Photovoltaic (PV) market creates new work for electrical contractors in 2013
The opportunities in the photovoltaic (PV) market are heating up for electrical contractors due to the declining cost of solar panels and future changes in energy regulations. While federal funding has lapsed for PV projects since the end of 2011, prospects for the solar industry still look bright, says Ralph Gentile, senior economist, McGraw-Hill Construction Research and Analytics.
In many cases, the price of PV panels has dropped to under $1 per watt at peak output, says Gentile. In turn, the gap has narrowed between the total costs of solar electricity generation, which includes capital, operating, transmission, and fossil fuel-fired plants.
“While costs for the most efficient natural gas and coal plants are lower, according to the latest Energy Information Administration calculations, changes in feedstock prices or new regulations requiring carbon capture could change the picture,” says Gentile.
Alternate energy power plant starts peaked during 2011, with solar project starts valued at nearly $22.8 billion (Chart). One of the key factors behind why this market had increased activity in 2011 was the significant uncertainty about the continuation of the investment and production tax credits, Gentile says.
In 2011, several large solar projects broke ground, including the $2.5-billion Blythe Solar Parabolic Trough Power Plant in California, the $2.2-billion Desert Sunlight Southern California Edison Solar Plant in California, and the $2-billion Solana Solar Generating Station Plant in Arizona. Currently, a large number of projects are seeking permitting in the Southwest, particularly in California, Gentile says.
“Whether these projects move forward in great number will depend upon the continuation of renewable energy mandates at the state level, since solar energy, at least for the moment, remains more expensive than conventional electricity,” he says.
The strength of the PV market in California has created new work opportunities for specialized solar installers as well as electrical contracting firms with an expertise in renewable energy.

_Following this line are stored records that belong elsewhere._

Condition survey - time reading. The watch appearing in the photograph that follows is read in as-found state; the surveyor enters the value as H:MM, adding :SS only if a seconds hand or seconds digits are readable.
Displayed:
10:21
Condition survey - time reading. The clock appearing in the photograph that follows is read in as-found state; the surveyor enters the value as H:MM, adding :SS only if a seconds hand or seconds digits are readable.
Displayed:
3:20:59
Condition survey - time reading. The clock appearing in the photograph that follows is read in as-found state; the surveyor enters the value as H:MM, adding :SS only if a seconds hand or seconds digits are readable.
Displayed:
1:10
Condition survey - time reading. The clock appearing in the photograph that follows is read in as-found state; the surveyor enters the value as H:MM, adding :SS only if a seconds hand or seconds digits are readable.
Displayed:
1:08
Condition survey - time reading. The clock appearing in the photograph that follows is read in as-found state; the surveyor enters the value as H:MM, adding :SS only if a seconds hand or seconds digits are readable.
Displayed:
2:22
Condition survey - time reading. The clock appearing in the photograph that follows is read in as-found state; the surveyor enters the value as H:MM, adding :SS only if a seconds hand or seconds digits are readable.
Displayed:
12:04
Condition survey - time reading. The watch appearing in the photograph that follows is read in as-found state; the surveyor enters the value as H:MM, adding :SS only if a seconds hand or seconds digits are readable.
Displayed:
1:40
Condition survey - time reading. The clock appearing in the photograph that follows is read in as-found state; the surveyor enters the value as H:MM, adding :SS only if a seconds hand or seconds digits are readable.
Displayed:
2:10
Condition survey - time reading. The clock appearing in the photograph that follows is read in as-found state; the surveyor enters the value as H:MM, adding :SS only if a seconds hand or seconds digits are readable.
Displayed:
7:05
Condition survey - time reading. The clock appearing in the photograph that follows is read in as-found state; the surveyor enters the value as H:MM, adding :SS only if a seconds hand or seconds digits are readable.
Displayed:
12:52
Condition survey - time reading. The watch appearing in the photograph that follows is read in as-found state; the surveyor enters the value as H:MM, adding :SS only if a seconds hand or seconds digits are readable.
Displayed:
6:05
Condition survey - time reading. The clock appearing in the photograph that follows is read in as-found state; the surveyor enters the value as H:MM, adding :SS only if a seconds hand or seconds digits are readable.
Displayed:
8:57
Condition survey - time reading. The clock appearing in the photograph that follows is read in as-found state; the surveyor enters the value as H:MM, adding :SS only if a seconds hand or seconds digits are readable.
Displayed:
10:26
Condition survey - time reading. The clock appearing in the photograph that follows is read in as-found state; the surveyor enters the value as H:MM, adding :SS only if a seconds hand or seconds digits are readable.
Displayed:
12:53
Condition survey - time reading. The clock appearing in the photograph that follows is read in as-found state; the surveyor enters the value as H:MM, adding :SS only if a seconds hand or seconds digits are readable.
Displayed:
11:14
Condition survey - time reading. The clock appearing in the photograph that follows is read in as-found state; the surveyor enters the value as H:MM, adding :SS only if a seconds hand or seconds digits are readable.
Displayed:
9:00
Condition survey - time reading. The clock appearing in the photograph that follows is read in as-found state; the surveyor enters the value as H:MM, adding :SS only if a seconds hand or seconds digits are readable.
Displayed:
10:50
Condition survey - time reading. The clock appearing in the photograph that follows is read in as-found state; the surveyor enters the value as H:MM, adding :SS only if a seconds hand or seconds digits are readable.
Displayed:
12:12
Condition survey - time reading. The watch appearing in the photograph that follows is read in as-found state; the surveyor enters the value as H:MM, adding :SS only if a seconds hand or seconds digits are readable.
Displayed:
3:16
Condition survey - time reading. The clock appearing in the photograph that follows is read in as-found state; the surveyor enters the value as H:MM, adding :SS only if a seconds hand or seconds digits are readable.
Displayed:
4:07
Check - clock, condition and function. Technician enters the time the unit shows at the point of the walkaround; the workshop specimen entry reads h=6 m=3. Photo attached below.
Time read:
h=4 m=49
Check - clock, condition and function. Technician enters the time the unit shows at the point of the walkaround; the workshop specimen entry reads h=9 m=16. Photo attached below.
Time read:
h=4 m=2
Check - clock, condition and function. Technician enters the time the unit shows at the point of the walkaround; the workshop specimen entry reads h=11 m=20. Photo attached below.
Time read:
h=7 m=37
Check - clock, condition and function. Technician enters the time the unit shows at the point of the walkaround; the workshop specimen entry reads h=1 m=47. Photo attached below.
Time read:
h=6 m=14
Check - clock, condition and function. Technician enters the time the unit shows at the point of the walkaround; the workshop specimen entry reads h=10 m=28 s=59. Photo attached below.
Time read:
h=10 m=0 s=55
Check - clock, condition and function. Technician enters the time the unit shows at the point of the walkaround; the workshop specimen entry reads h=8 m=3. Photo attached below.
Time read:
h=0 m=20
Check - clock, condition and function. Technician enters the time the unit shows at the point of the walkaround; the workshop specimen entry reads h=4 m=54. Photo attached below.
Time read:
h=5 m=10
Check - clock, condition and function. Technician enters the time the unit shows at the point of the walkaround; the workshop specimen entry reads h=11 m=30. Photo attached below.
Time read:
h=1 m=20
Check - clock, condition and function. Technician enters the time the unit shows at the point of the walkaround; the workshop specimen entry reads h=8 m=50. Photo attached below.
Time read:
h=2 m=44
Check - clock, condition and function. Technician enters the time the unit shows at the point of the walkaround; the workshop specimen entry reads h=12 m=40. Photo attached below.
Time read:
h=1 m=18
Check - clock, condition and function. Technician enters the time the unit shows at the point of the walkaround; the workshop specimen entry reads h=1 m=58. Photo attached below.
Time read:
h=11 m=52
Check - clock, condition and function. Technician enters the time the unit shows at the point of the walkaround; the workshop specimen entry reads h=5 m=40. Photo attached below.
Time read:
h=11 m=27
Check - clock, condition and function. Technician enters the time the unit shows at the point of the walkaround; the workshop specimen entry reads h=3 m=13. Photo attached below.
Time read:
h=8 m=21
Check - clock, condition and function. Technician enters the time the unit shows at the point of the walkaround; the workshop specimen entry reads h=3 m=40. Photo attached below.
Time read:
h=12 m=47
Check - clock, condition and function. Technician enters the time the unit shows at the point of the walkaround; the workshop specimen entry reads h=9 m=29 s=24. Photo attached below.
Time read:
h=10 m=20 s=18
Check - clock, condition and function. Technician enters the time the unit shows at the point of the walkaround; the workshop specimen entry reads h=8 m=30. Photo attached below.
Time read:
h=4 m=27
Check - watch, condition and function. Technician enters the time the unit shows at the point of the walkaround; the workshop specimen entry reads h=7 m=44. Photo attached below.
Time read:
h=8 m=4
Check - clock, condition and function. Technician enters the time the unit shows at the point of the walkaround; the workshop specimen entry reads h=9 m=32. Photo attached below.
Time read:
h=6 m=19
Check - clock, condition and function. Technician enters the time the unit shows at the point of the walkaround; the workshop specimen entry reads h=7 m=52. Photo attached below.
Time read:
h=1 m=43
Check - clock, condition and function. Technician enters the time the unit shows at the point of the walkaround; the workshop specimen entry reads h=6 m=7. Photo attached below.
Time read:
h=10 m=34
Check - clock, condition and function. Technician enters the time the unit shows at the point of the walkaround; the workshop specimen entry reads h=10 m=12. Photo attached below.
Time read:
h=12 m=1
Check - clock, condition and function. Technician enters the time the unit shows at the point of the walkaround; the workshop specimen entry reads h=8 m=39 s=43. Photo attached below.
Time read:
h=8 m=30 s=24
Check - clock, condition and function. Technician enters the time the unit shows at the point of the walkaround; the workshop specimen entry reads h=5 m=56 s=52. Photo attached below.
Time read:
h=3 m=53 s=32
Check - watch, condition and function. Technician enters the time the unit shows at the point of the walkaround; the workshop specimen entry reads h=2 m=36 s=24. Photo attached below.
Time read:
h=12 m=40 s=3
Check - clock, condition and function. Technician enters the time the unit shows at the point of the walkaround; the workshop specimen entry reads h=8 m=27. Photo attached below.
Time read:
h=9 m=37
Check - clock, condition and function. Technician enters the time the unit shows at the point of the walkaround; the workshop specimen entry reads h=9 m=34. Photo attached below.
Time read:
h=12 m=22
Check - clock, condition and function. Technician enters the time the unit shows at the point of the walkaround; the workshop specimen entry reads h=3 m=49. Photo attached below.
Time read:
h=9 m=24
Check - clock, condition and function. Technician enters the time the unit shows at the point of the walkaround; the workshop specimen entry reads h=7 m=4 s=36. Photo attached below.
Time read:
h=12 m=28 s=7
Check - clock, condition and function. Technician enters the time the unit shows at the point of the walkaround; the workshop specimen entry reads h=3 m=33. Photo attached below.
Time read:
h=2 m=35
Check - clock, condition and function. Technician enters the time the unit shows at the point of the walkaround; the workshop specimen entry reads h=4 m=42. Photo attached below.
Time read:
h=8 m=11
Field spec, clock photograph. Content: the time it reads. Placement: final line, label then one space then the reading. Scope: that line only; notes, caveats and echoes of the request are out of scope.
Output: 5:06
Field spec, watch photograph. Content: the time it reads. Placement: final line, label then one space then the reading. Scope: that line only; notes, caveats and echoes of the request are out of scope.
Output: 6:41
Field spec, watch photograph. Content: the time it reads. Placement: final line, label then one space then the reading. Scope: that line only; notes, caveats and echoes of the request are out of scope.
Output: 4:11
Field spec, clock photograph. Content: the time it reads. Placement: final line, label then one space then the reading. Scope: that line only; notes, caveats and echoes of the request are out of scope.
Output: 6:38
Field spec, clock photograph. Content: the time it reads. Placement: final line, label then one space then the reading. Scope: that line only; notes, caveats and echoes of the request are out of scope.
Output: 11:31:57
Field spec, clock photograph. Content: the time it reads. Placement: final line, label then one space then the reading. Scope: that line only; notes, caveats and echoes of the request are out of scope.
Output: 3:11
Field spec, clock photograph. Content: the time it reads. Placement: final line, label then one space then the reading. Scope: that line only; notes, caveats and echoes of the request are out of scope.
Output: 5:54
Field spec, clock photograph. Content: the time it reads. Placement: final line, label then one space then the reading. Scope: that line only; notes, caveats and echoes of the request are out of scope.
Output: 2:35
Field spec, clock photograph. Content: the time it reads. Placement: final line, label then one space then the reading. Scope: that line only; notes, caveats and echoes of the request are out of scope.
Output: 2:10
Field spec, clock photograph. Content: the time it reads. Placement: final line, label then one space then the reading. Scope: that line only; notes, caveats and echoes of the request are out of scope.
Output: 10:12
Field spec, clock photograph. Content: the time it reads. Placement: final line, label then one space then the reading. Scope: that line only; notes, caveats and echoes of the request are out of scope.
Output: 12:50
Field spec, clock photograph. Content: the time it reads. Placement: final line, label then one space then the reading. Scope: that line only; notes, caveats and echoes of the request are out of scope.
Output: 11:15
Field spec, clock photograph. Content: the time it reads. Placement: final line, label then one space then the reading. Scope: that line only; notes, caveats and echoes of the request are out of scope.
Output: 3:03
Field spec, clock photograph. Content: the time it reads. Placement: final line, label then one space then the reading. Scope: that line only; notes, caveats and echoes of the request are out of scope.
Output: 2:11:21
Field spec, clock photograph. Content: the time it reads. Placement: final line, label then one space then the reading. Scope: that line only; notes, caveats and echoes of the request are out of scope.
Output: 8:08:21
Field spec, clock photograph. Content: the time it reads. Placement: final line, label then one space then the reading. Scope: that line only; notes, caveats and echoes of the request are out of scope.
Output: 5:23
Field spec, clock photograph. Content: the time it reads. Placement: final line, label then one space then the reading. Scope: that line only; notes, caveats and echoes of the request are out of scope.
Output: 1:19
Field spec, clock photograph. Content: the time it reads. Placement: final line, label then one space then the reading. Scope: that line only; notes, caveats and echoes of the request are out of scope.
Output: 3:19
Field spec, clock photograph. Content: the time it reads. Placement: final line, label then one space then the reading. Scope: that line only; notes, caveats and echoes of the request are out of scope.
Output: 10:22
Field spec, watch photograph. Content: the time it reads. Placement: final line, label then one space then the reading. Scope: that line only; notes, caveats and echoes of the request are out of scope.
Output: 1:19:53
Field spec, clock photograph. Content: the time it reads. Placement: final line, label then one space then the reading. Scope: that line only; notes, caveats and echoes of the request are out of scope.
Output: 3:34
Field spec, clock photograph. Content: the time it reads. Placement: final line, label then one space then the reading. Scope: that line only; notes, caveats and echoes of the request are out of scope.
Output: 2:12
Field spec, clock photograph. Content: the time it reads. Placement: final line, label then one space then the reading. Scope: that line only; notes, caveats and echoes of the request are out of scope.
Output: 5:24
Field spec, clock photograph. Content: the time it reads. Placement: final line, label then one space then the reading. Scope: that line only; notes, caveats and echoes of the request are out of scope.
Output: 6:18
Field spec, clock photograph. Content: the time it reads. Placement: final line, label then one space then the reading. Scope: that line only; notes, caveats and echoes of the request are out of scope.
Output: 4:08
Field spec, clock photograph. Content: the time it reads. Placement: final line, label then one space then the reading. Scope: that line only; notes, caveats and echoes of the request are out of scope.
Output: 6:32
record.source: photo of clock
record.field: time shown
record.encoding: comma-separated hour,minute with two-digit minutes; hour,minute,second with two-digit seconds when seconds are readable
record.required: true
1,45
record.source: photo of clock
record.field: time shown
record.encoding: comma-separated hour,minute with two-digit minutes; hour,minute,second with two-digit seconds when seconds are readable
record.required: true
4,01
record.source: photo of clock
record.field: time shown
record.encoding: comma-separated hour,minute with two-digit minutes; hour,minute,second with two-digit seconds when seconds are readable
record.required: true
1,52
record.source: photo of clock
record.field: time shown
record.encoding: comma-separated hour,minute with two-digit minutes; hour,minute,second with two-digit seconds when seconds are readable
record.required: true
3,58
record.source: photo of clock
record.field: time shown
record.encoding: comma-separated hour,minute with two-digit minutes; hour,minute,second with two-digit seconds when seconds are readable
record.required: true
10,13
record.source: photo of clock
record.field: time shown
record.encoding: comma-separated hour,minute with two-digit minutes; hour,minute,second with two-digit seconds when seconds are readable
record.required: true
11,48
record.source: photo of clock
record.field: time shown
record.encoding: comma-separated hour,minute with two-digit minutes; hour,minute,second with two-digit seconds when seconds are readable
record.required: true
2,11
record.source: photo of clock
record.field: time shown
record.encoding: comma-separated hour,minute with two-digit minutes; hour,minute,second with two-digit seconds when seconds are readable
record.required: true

For example, Collins Electrical Co., Inc., a Stockton, Calif.-based electrical contractor, is simultaneously working on 52 sites totaling about 9.5W of capacity.
“Right now, we are going like gangbusters,” says Craig Gini, renewable general manager and vice president. “Solar is a huge market for us at this point in time.”
The contracting firm, which averages about $100 million in revenue each year, specializes in balance-of-system and turn-key installations. Due to the strength of the solar market, renewable energy now accounts for 10% to 12% of the contracting firm’s business compared to 1% to 2% just two years ago. Over the last few years, the work has shifted from the private industry sector to the public sector, Gini says.
“The [solar] industry was initially driven by rebates and incentives, and once they started to fall away, the industry began to be driven by the decrease in the pricing of solar panels,” Gini says. “This allowed the projects to still work out financially, and it gave municipalities the opportunity to install solar systems at their facilities.”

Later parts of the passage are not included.